» Study questions:
- 1) According to the article on Boeing's defense and space business, what share of BDS's sales portfolio do fixed-price contracts currently make up?
- 2) Pick up the article on Boeing's defense and space business after its final sentence and keep writing it.

» Page excerpt:
○ ○ ○ ○ ○

Boeing’s defence and space business is undergoing significant transformation. Annual revenue for Boeing Defence, Space and Security (BDS) has decreased by nearly 20% since 2015, adjusted for inflation. Yet, CEO Ted Colbert remains unfazed by this decline, even suggesting that further revenue reductions might be necessary to achieve sustainable growth.
“There is a possibility that the revenue could continue to shrink,” Colbert said in a July 9 interview. “But we want it to be healthy revenue. That is the most important thing in this industry, to have healthy revenue and support the mission of our customers.”
Colbert’s definition of “healthy revenue” emphasizes pursuing reliably profitable ventures over risky fixed-price contracts. Currently, fixed-price contracts represent 15% of BDS’s sales portfolio, resulting in $13.4 billion in losses since 2014. Transitioning to a healthier portfolio, however, poses significant challenges due to ongoing delays in several key programs.
Challenges and Opportunities
BDS faces delays in three out of five fixed-price programs—MQ-25, T-7, and VC-25B—expected to extend developmental phases by 2-4 more years. Additionally, the KC-46 program struggles with issues related to its remote vision system and refueling boom. Meanwhile, NASA’s Starliner is under scrutiny for faulty thruster software as it prepares for its first crewed spaceflight to the International Space Station.

○ ○ ○ ○ ○

» Data excerpts:
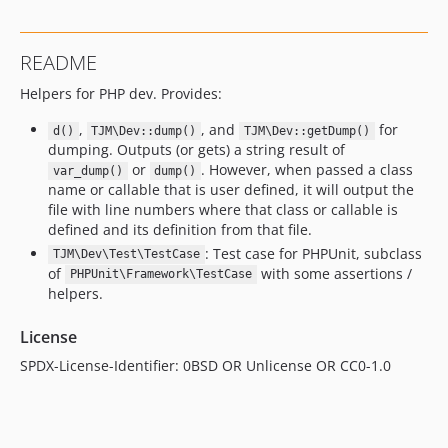
README
Helpers for PHP dev. Provides:
,
, and
for
d()
TJM\Dev::dump()
TJM\Dev::getDump()
dumping. Outputs (or gets) a string result of
or
. However, when passed a class
var_dump()
dump()
name or callable that is user defined, it will output the
file with line numbers where that class or callable is
defined and its definition from that file.
: Test case for PHPUnit, subclass
TJM\Dev\Test\TestCase
of
with some assertions /
PHPUnit\Framework\TestCase
helpers.
License
SPDX-License-Identifier: 0BSD OR Unlicense OR CC0-1.0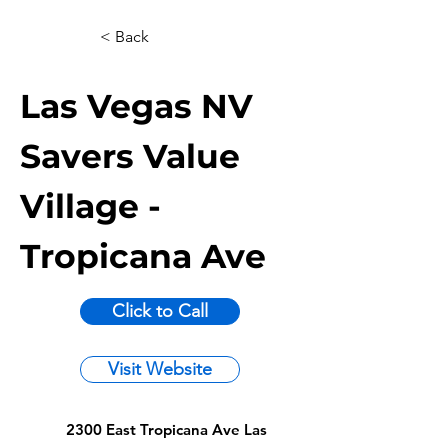
< Back
Las Vegas NV
Savers Value
Village -
Tropicana Ave
Click to Call
Visit Website
2300 East Tropicana Ave Las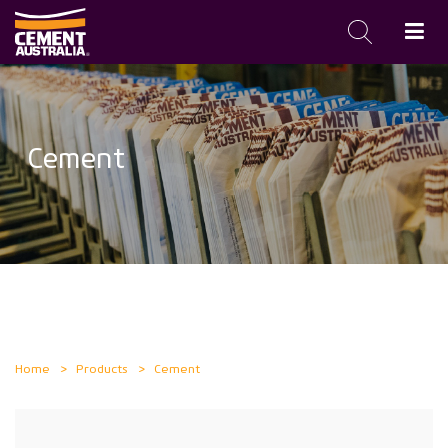
Skip
to
main
Cement
content
Home
Products
Cement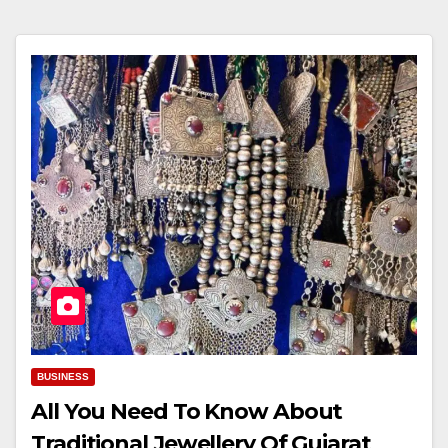
BUSINESS
All You Need To Know About
Traditional Jewellery Of Gujarat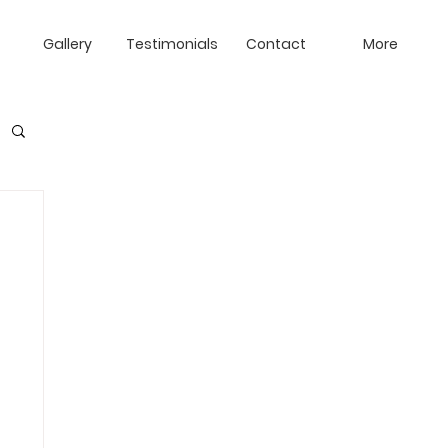
Gallery
Testimonials
Contact
More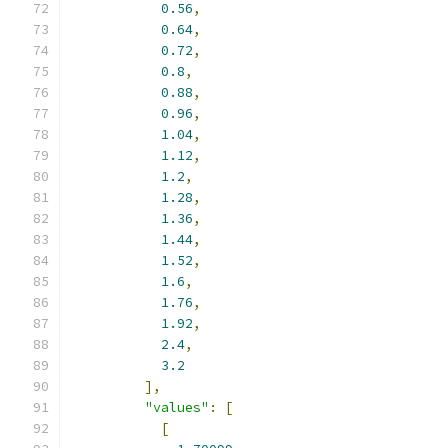
0.56
,
0.64
,
0.72
,
0.8
,
0.88
,
0.96
,
1.04
,
1.12
,
1.2
,
1.28
,
1.36
,
1.44
,
1.52
,
1.6
,
1.76
,
1.92
,
2.4
,
3.2
],
"values"
:
[
[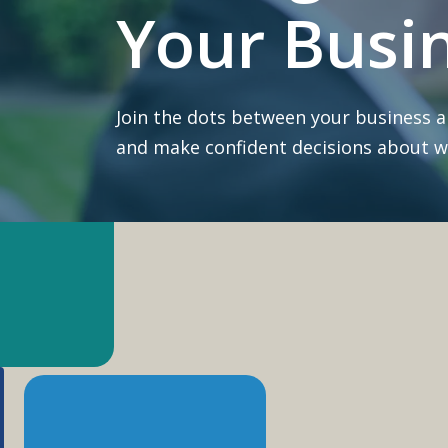
Your Busi
Join the dots between your business 
and make confident decisions about wh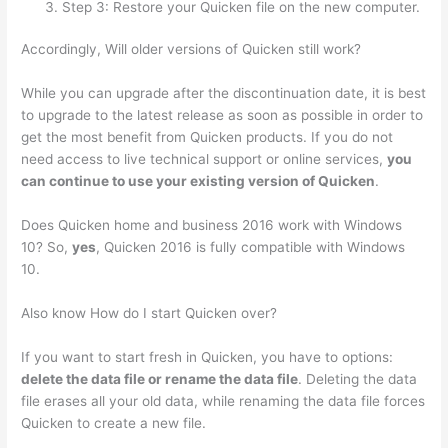
Step 3: Restore your Quicken file on the new computer.
Accordingly, Will older versions of Quicken still work?
While you can upgrade after the discontinuation date, it is best
to upgrade to the latest release as soon as possible in order to
get the most benefit from Quicken products. If you do not
need access to live technical support or online services,
you
can continue to use your existing version of Quicken
.
Does Quicken home and business 2016 work with Windows
10? So,
yes
, Quicken 2016 is fully compatible with Windows
10.
Also know How do I start Quicken over?
If you want to start fresh in Quicken, you have to options:
delete the data file or rename the data file
. Deleting the data
file erases all your old data, while renaming the data file forces
Quicken to create a new file.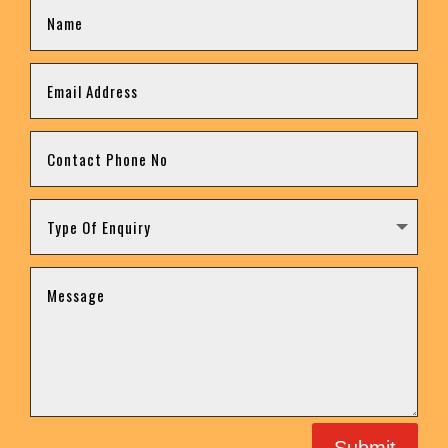
Submit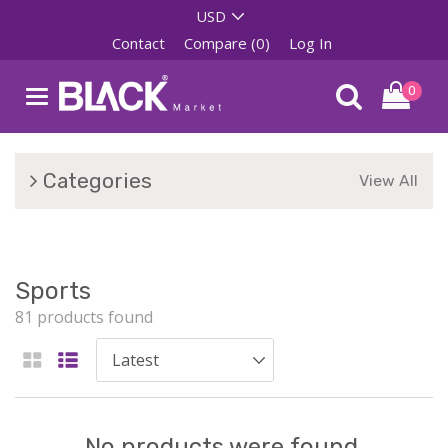
Contact
Compare (0)
Log In
0
Categories
View All
Sports
81 products found
No products were found.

○ ○ ○ ○ ○

» Task-by-task answers:
- 1) 15%

- 2)
In the medium term, BDS aims to attract sales through new programs, such as the Orca, the potential first production extra-large uncrewed undersea vehicle for the U.S. Navy. Other opportunities include selling derivatives of existing programs, like a light attack version of the T-7 trainer or a reconnaissance-strike variant of the MQ-25.
Boeing is also heavily invested in the Next-Generation Air Dominance (NGAD) programs by the Air Force and Navy. The company has started constructing a $1.8 billion Advanced Combat Aircraft Facility in St. Louis to bolster its bid for these contracts, despite the uncertainty surrounding program funding.
“In order for us to be attractive to our customer, we’ve got to demonstrate the capacity and capability to deliver on their mission,” Colbert emphasized. However, budgetary pressures have led to proposed cuts in NGAD funding, posing further challenges for Boeing.
Strategic Adaptation
Colbert remains optimistic, attributing the funding cuts to budget constraints rather than changes in performance requirements. “We know our adversaries have invested tremendously in some of these areas. So I have a hard time thinking our customer would want to be at a disadvantage,” he said.
Boeing plans to stay competitive in the development of a new generation of Collaborative Combat Aircraft for the Air Force and Navy, despite losing a bid for the Increment 1 system. Colbert highlighted the importance of autonomy in future defence strategies, signalling Boeing’s continued interest in this area.
Expansion and Acquisitions
With limited opportunities to develop new military platforms, Boeing is also focusing on growth as a subcontractor. BDS supplies seekers to Lockheed Martin for the Patriot Advanced Capability-3 system and satellite buses to payload integrators. Additionally, Boeing recently announced an agreement to acquire Spirit AeroSystems, an aero structures supplier that Boeing had spun off in 2005. This acquisition could enhance Boeing’s subcontracting capabilities, although its impact on existing roles remains uncertain.
“I can’t speak to it at this point because the deal is not done,” Colbert said. “And it’s frankly up to Spirit and their customers to decide what they do until it becomes ours.”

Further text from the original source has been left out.